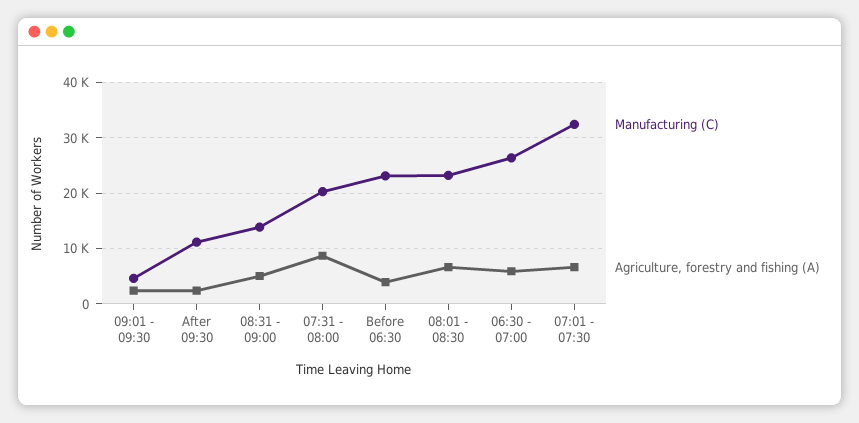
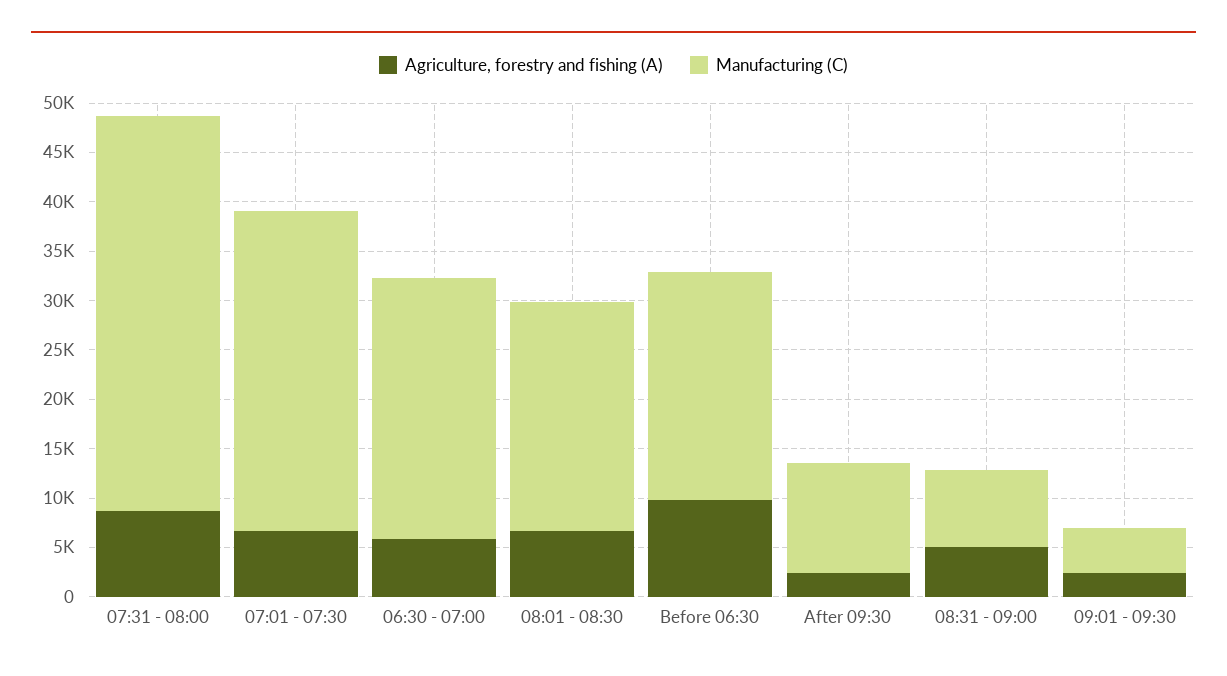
Manufacturing (C), 08:31 - 09:00: 14000 -> 8000
Manufacturing (C), 07:31 - 08:00: 20000 -> 40000
Agriculture, forestry and fishing (A), Before 06:30: 4000 -> 10000

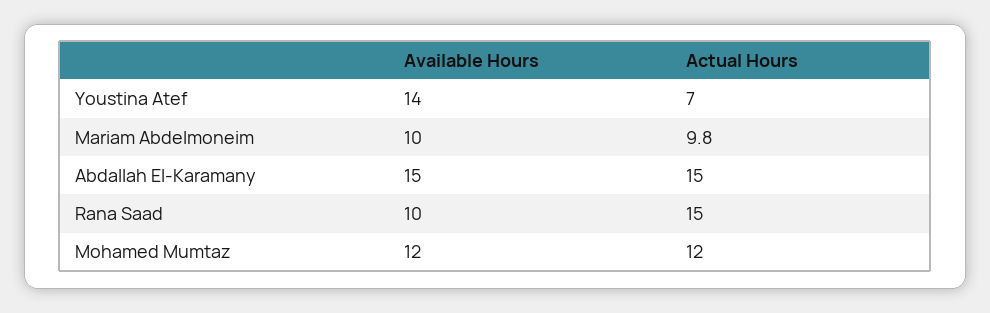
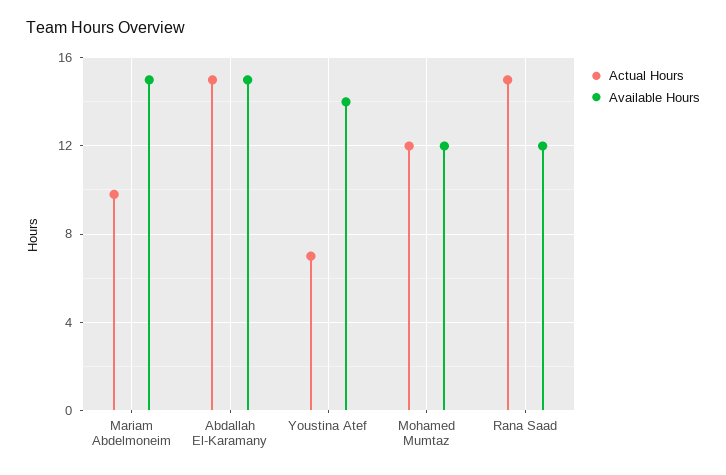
Available Hours, Mariam Abdelmoneim: 10 -> 15
Available Hours, Rana Saad: 10 -> 12

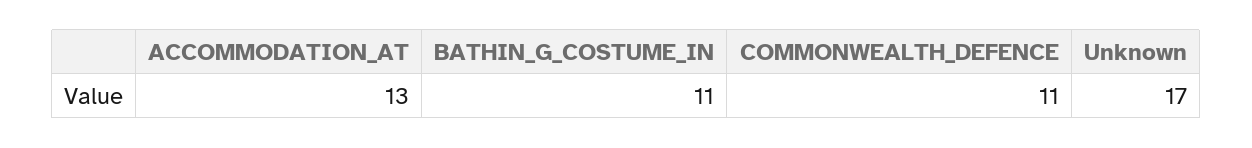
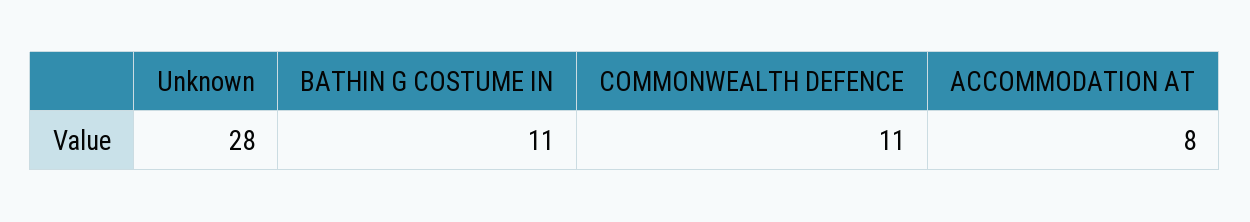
ACCOMMODATION_AT: 13 -> 8
Unknown: 17 -> 28

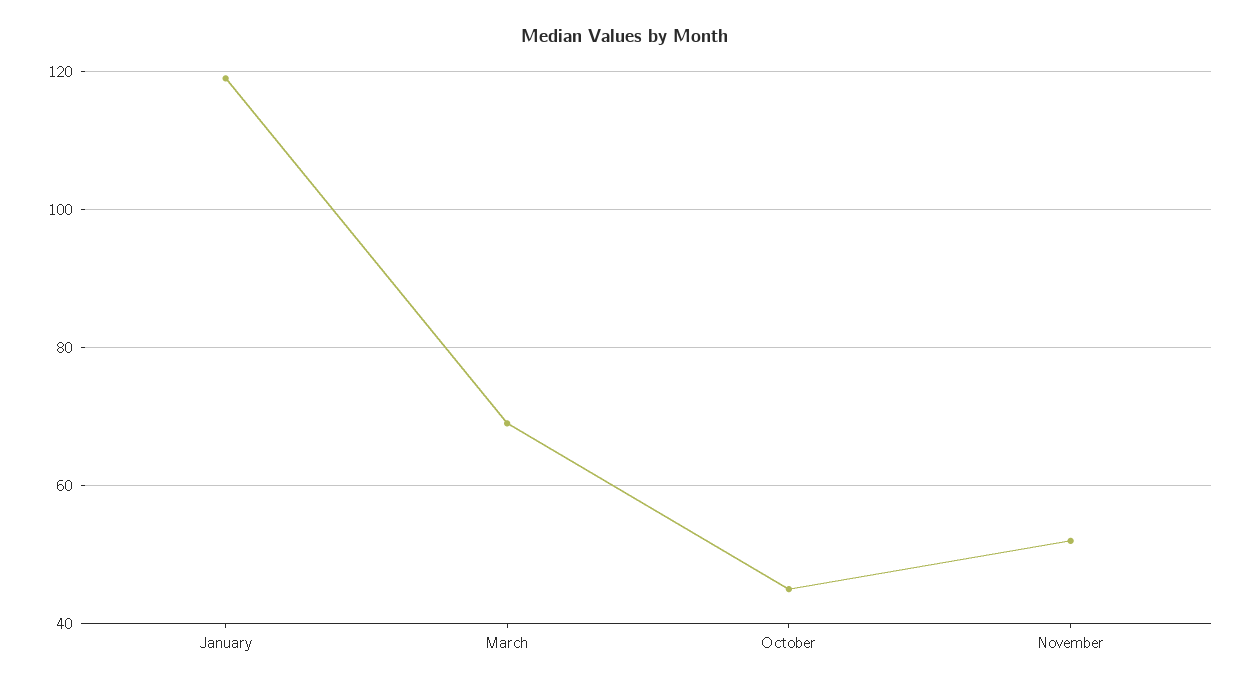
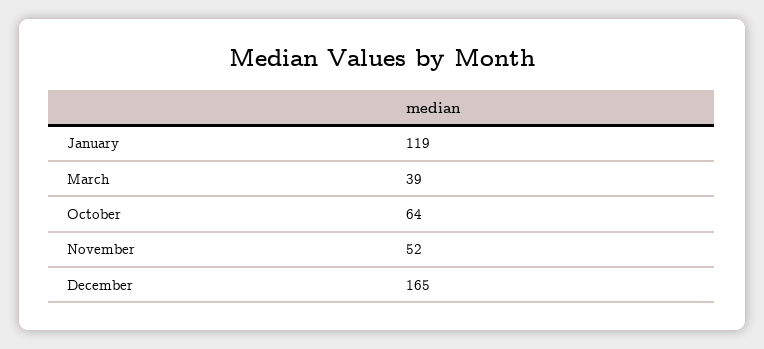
March: 70 -> 39
October: 45 -> 64
December: none -> 165

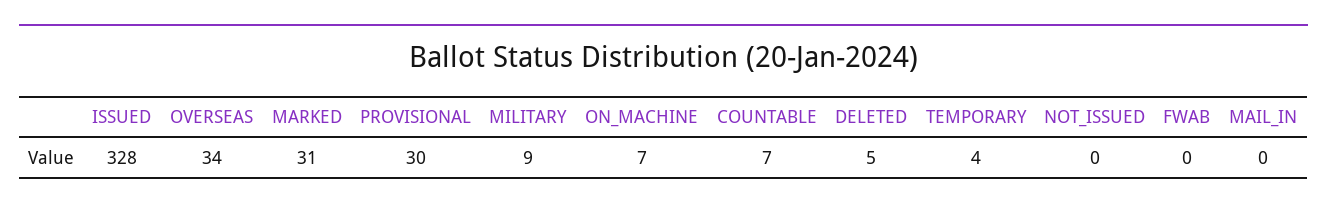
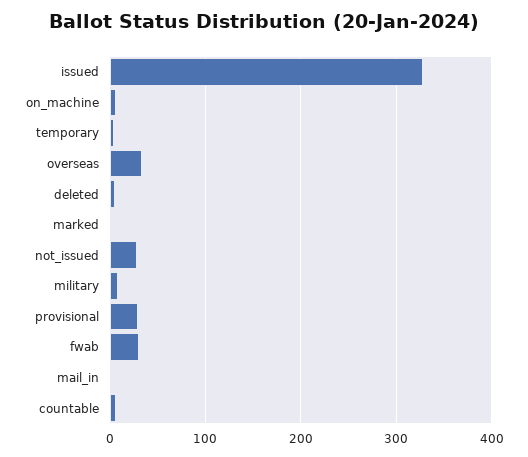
MARKED: 31 -> 0
NOT_ISSUED: 0 -> 30
FWAB: 0 -> 30

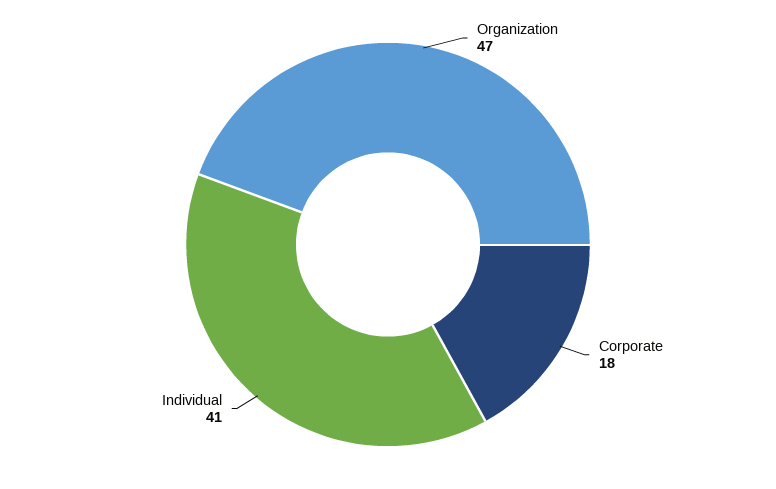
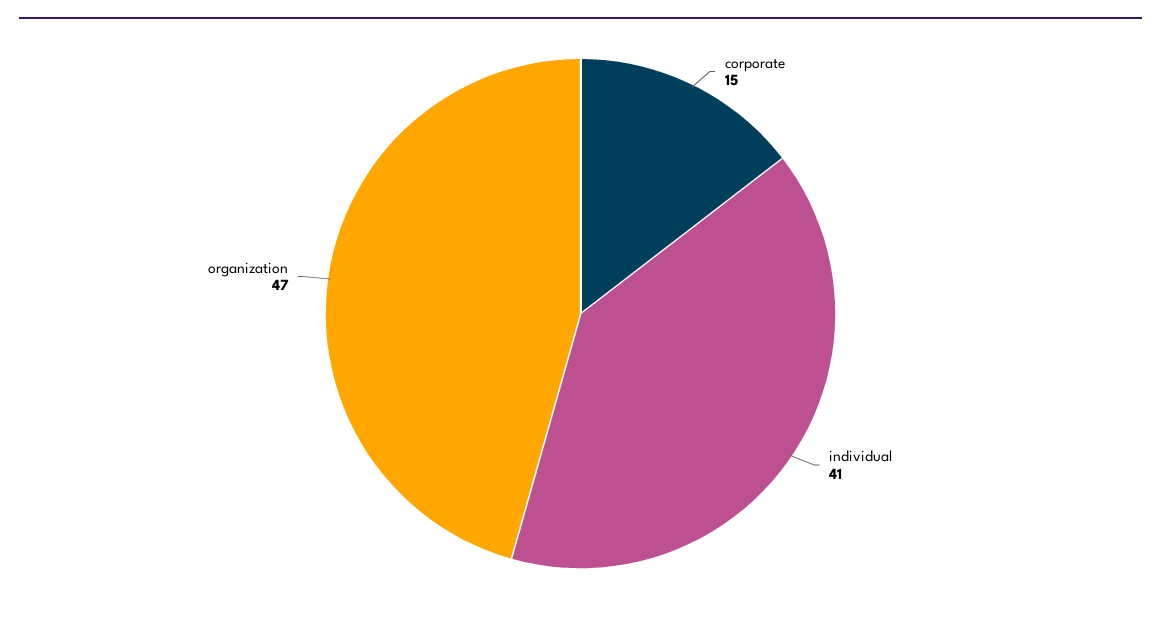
Corporate: 18 -> 15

^^^^

Scan the records above and report every line with the string "Available".

Available Hours, Mariam Abdelmoneim: 10 -> 15
Available Hours, Rana Saad: 10 -> 12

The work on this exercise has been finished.